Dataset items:
↓
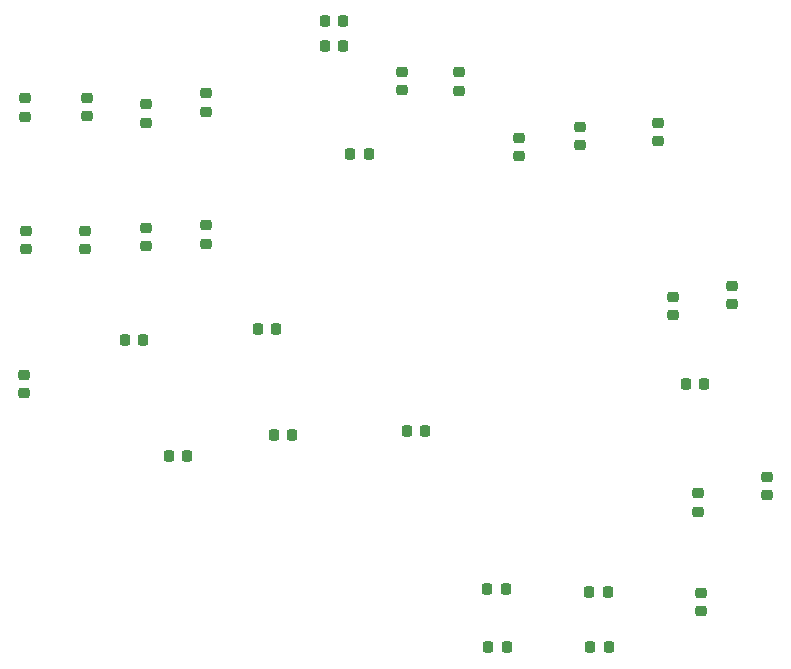
<source format=gbr>
%TF.GenerationSoftware,KiCad,Pcbnew,9.0.0*%
%TF.CreationDate,2025-03-22T22:53:28+01:00*%
%TF.ProjectId,PCB_Aquarium2,5043425f-4171-4756-9172-69756d322e6b,rev?*%
%TF.SameCoordinates,Original*%
%TF.FileFunction,Paste,Bot*%
%TF.FilePolarity,Positive*%
%FSLAX46Y46*%
G04 Gerber Fmt 4.6, Leading zero omitted, Abs format (unit mm)*
G04 Created by KiCad (PCBNEW 9.0.0) date 2025-03-22 22:53:28*
%MOMM*%
%LPD*%
G01*
G04 APERTURE LIST*
G04 Aperture macros list*
%AMRoundRect*
0 Rectangle with rounded corners*
0 $1 Rounding radius*
0 $2 $3 $4 $5 $6 $7 $8 $9 X,Y pos of 4 corners*
0 Add a 4 corners polygon primitive as box body*
4,1,4,$2,$3,$4,$5,$6,$7,$8,$9,$2,$3,0*
0 Add four circle primitives for the rounded corners*
1,1,$1+$1,$2,$3*
1,1,$1+$1,$4,$5*
1,1,$1+$1,$6,$7*
1,1,$1+$1,$8,$9*
0 Add four rect primitives between the rounded corners*
20,1,$1+$1,$2,$3,$4,$5,0*
20,1,$1+$1,$4,$5,$6,$7,0*
20,1,$1+$1,$6,$7,$8,$9,0*
20,1,$1+$1,$8,$9,$2,$3,0*%
G04 Aperture macros list end*
%ADD10RoundRect,0.225000X0.250000X-0.225000X0.250000X0.225000X-0.250000X0.225000X-0.250000X-0.225000X0*%
%ADD11RoundRect,0.225000X-0.250000X0.225000X-0.250000X-0.225000X0.250000X-0.225000X0.250000X0.225000X0*%
%ADD12RoundRect,0.225000X0.225000X0.250000X-0.225000X0.250000X-0.225000X-0.250000X0.225000X-0.250000X0*%
%ADD13RoundRect,0.225000X-0.225000X-0.250000X0.225000X-0.250000X0.225000X0.250000X-0.225000X0.250000X0*%
G04 APERTURE END LIST*
D10*
%TO.C,C44*%
X118770000Y-110480000D03*
X118770000Y-108930000D03*
%TD*%
%TO.C,C34*%
X123910000Y-98260000D03*
X123910000Y-96710000D03*
%TD*%
D11*
%TO.C,C13*%
X175830000Y-118950000D03*
X175830000Y-120500000D03*
%TD*%
D10*
%TO.C,C31*%
X155550000Y-84860000D03*
X155550000Y-83310000D03*
%TD*%
D12*
%TO.C,C26*%
X132550000Y-115760000D03*
X131000000Y-115760000D03*
%TD*%
D13*
%TO.C,C25*%
X139910000Y-114040000D03*
X141460000Y-114040000D03*
%TD*%
D10*
%TO.C,C22*%
X181600000Y-119090000D03*
X181600000Y-117540000D03*
%TD*%
%TO.C,C36*%
X134150000Y-97810000D03*
X134150000Y-96260000D03*
%TD*%
%TO.C,C35*%
X165780000Y-89440000D03*
X165780000Y-87890000D03*
%TD*%
%TO.C,C41*%
X172400000Y-89095000D03*
X172400000Y-87545000D03*
%TD*%
D13*
%TO.C,C32*%
X144205000Y-81030000D03*
X145755000Y-81030000D03*
%TD*%
D10*
%TO.C,C43*%
X160620000Y-90390000D03*
X160620000Y-88840000D03*
%TD*%
D12*
%TO.C,C37*%
X128830000Y-105950000D03*
X127280000Y-105950000D03*
%TD*%
D10*
%TO.C,C16*%
X124060000Y-87035000D03*
X124060000Y-85485000D03*
%TD*%
%TO.C,C42*%
X173700000Y-103850000D03*
X173700000Y-102300000D03*
%TD*%
D13*
%TO.C,C29*%
X157965000Y-127060000D03*
X159515000Y-127060000D03*
%TD*%
D12*
%TO.C,C24*%
X140100000Y-104990000D03*
X138550000Y-104990000D03*
%TD*%
%TO.C,C12*%
X168240000Y-131990000D03*
X166690000Y-131990000D03*
%TD*%
D10*
%TO.C,C11*%
X134100000Y-86630000D03*
X134100000Y-85080000D03*
%TD*%
D12*
%TO.C,C33*%
X147920000Y-90220000D03*
X146370000Y-90220000D03*
%TD*%
D10*
%TO.C,C20*%
X178660000Y-102900000D03*
X178660000Y-101350000D03*
%TD*%
%TO.C,C18*%
X129030000Y-87570000D03*
X129030000Y-86020000D03*
%TD*%
%TO.C,C17*%
X118890000Y-98240000D03*
X118890000Y-96690000D03*
%TD*%
D12*
%TO.C,C15*%
X145745000Y-78990000D03*
X144195000Y-78990000D03*
%TD*%
D10*
%TO.C,C21*%
X129060000Y-98000000D03*
X129060000Y-96450000D03*
%TD*%
D12*
%TO.C,C40*%
X159600000Y-131950000D03*
X158050000Y-131950000D03*
%TD*%
%TO.C,C27*%
X152675000Y-113690000D03*
X151125000Y-113690000D03*
%TD*%
D11*
%TO.C,C14*%
X176020000Y-127390000D03*
X176020000Y-128940000D03*
%TD*%
D10*
%TO.C,C19*%
X118820000Y-87050000D03*
X118820000Y-85500000D03*
%TD*%
D13*
%TO.C,C23*%
X174795000Y-109710000D03*
X176345000Y-109710000D03*
%TD*%
D12*
%TO.C,C28*%
X168160000Y-127280000D03*
X166610000Y-127280000D03*
%TD*%
D10*
%TO.C,C30*%
X150710000Y-84800000D03*
X150710000Y-83250000D03*
%TD*%
M02*

</source>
↑
Each of the entries above must be output exactly, with none of the pictures.

SOLUTION:
<source format=gbr>
%TF.GenerationSoftware,KiCad,Pcbnew,9.0.0*%
%TF.CreationDate,2025-03-22T22:53:28+01:00*%
%TF.ProjectId,PCB_Aquarium2,5043425f-4171-4756-9172-69756d322e6b,rev?*%
%TF.SameCoordinates,Original*%
%TF.FileFunction,Paste,Bot*%
%TF.FilePolarity,Positive*%
%FSLAX46Y46*%
G04 Gerber Fmt 4.6, Leading zero omitted, Abs format (unit mm)*
G04 Created by KiCad (PCBNEW 9.0.0) date 2025-03-22 22:53:28*
%MOMM*%
%LPD*%
G01*
G04 APERTURE LIST*
G04 Aperture macros list*
%AMRoundRect*
0 Rectangle with rounded corners*
0 $1 Rounding radius*
0 $2 $3 $4 $5 $6 $7 $8 $9 X,Y pos of 4 corners*
0 Add a 4 corners polygon primitive as box body*
4,1,4,$2,$3,$4,$5,$6,$7,$8,$9,$2,$3,0*
0 Add four circle primitives for the rounded corners*
1,1,$1+$1,$2,$3*
1,1,$1+$1,$4,$5*
1,1,$1+$1,$6,$7*
1,1,$1+$1,$8,$9*
0 Add four rect primitives between the rounded corners*
20,1,$1+$1,$2,$3,$4,$5,0*
20,1,$1+$1,$4,$5,$6,$7,0*
20,1,$1+$1,$6,$7,$8,$9,0*
20,1,$1+$1,$8,$9,$2,$3,0*%
G04 Aperture macros list end*
%ADD10RoundRect,0.225000X0.250000X-0.225000X0.250000X0.225000X-0.250000X0.225000X-0.250000X-0.225000X0*%
%ADD11RoundRect,0.225000X-0.250000X0.225000X-0.250000X-0.225000X0.250000X-0.225000X0.250000X0.225000X0*%
%ADD12RoundRect,0.225000X0.225000X0.250000X-0.225000X0.250000X-0.225000X-0.250000X0.225000X-0.250000X0*%
%ADD13RoundRect,0.225000X-0.225000X-0.250000X0.225000X-0.250000X0.225000X0.250000X-0.225000X0.250000X0*%
G04 APERTURE END LIST*
D10*
%TO.C,C44*%
X118770000Y-110480000D03*
X118770000Y-108930000D03*
%TD*%
%TO.C,C34*%
X123910000Y-98260000D03*
X123910000Y-96710000D03*
%TD*%
D11*
%TO.C,C13*%
X175830000Y-118950000D03*
X175830000Y-120500000D03*
%TD*%
D10*
%TO.C,C31*%
X155550000Y-84860000D03*
X155550000Y-83310000D03*
%TD*%
D12*
%TO.C,C26*%
X132550000Y-115760000D03*
X131000000Y-115760000D03*
%TD*%
D13*
%TO.C,C25*%
X139910000Y-114040000D03*
X141460000Y-114040000D03*
%TD*%
D10*
%TO.C,C22*%
X181600000Y-119090000D03*
X181600000Y-117540000D03*
%TD*%
%TO.C,C36*%
X134150000Y-97810000D03*
X134150000Y-96260000D03*
%TD*%
%TO.C,C35*%
X165780000Y-89440000D03*
X165780000Y-87890000D03*
%TD*%
%TO.C,C41*%
X172400000Y-89095000D03*
X172400000Y-87545000D03*
%TD*%
D13*
%TO.C,C32*%
X144205000Y-81030000D03*
X145755000Y-81030000D03*
%TD*%
D10*
%TO.C,C43*%
X160620000Y-90390000D03*
X160620000Y-88840000D03*
%TD*%
D12*
%TO.C,C37*%
X128830000Y-105950000D03*
X127280000Y-105950000D03*
%TD*%
D10*
%TO.C,C16*%
X124060000Y-87035000D03*
X124060000Y-85485000D03*
%TD*%
%TO.C,C42*%
X173700000Y-103850000D03*
X173700000Y-102300000D03*
%TD*%
D13*
%TO.C,C29*%
X157965000Y-127060000D03*
X159515000Y-127060000D03*
%TD*%
D12*
%TO.C,C24*%
X140100000Y-104990000D03*
X138550000Y-104990000D03*
%TD*%
%TO.C,C12*%
X168240000Y-131990000D03*
X166690000Y-131990000D03*
%TD*%
D10*
%TO.C,C11*%
X134100000Y-86630000D03*
X134100000Y-85080000D03*
%TD*%
D12*
%TO.C,C33*%
X147920000Y-90220000D03*
X146370000Y-90220000D03*
%TD*%
D10*
%TO.C,C20*%
X178660000Y-102900000D03*
X178660000Y-101350000D03*
%TD*%
%TO.C,C18*%
X129030000Y-87570000D03*
X129030000Y-86020000D03*
%TD*%
%TO.C,C17*%
X118890000Y-98240000D03*
X118890000Y-96690000D03*
%TD*%
D12*
%TO.C,C15*%
X145745000Y-78990000D03*
X144195000Y-78990000D03*
%TD*%
D10*
%TO.C,C21*%
X129060000Y-98000000D03*
X129060000Y-96450000D03*
%TD*%
D12*
%TO.C,C40*%
X159600000Y-131950000D03*
X158050000Y-131950000D03*
%TD*%
%TO.C,C27*%
X152675000Y-113690000D03*
X151125000Y-113690000D03*
%TD*%
D11*
%TO.C,C14*%
X176020000Y-127390000D03*
X176020000Y-128940000D03*
%TD*%
D10*
%TO.C,C19*%
X118820000Y-87050000D03*
X118820000Y-85500000D03*
%TD*%
D13*
%TO.C,C23*%
X174795000Y-109710000D03*
X176345000Y-109710000D03*
%TD*%
D12*
%TO.C,C28*%
X168160000Y-127280000D03*
X166610000Y-127280000D03*
%TD*%
D10*
%TO.C,C30*%
X150710000Y-84800000D03*
X150710000Y-83250000D03*
%TD*%
M02*

</source>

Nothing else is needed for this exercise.